- **WHAT TO PRODUCE**
Transcribe every line of text in the data below without alteration, and leave the pictures out of your answer.

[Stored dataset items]
-- Opening Marker --

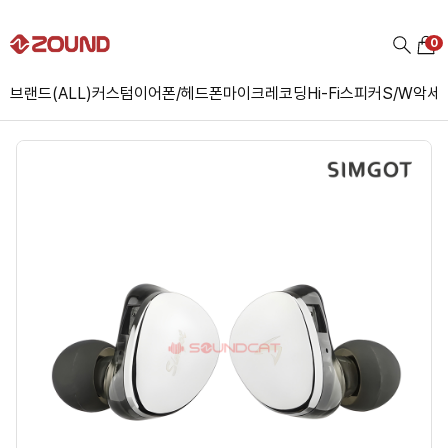
0
브랜드(ALL)
커스텀
이어폰/헤드폰
마이크
레코딩
Hi-Fi
스피커
S/W
악세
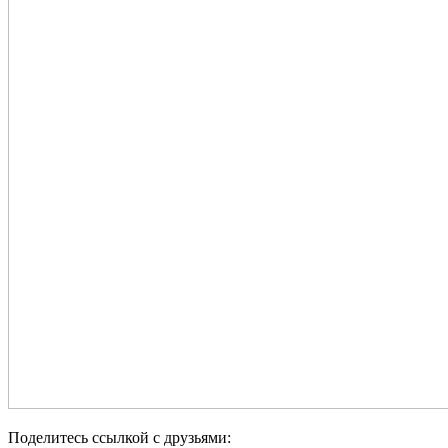
Поделитесь ссылкой с друзьями:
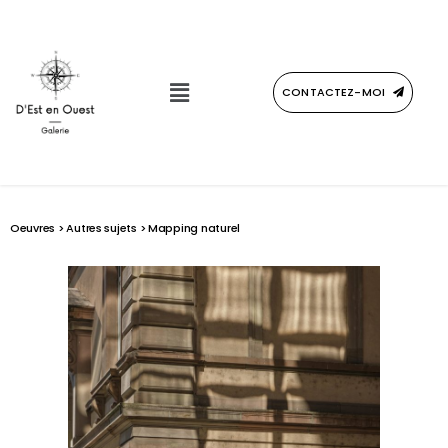
CONTACTEZ-MOI
Oeuvres
>
Autres sujets
> Mapping naturel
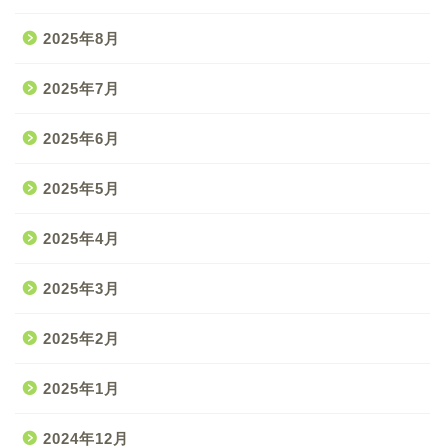
2025年8月
2025年7月
2025年6月
2025年5月
2025年4月
2025年3月
2025年2月
2025年1月
2024年12月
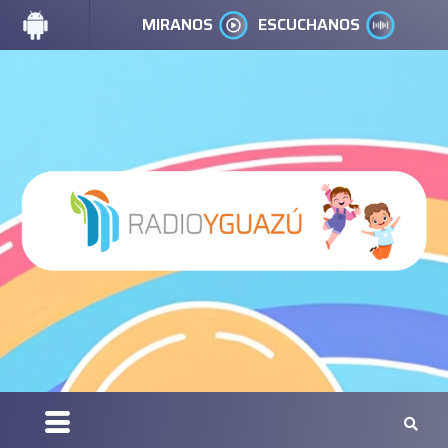
MIRANOS
ESCUCHANOS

-- Closing Marker --

- **PROBLEM SOLUTION**
0
브랜드(ALL)
커스텀
이어폰/헤드폰
마이크
레코딩
Hi-Fi
스피커
S/W
악세
Поделитесь ссылкой с друзьями:
CONTACTEZ-MOI
Oeuvres
>
Autres sujets
> Mapping naturel
2025年8月
2025年7月
2025年6月
2025年5月
2025年4月
2025年3月
2025年2月
2025年1月
2024年12月
MIRANOS
ESCUCHANOS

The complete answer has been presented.